[Required action]: The goal here is an exact copy of the entries below, without their pictures.

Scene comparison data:
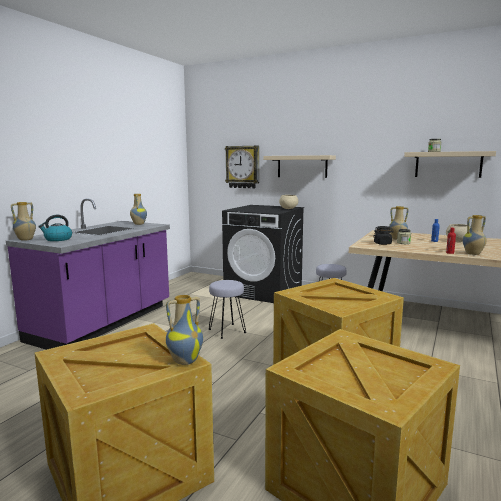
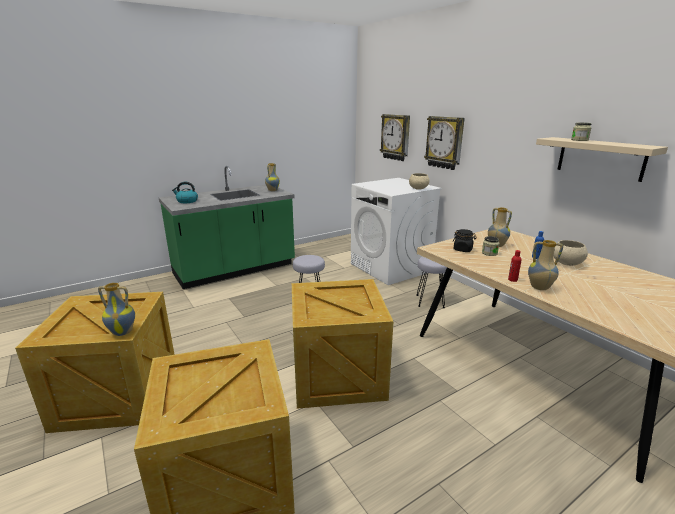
camera: 30 degrees right, 10 degrees up
(25, 240) = (169, 198): vase -> none
(104, 323) = (235, 270): purple counter -> green counter
(264, 291) = (391, 268): black washing machine -> white washing machine
(302, 166) = (444, 142): beige shelf -> wall clock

[Task solution]:
camera: 30 degrees right, 10 degrees up
(25, 240) = (169, 198): vase -> none
(104, 323) = (235, 270): purple counter -> green counter
(264, 291) = (391, 268): black washing machine -> white washing machine
(302, 166) = (444, 142): beige shelf -> wall clock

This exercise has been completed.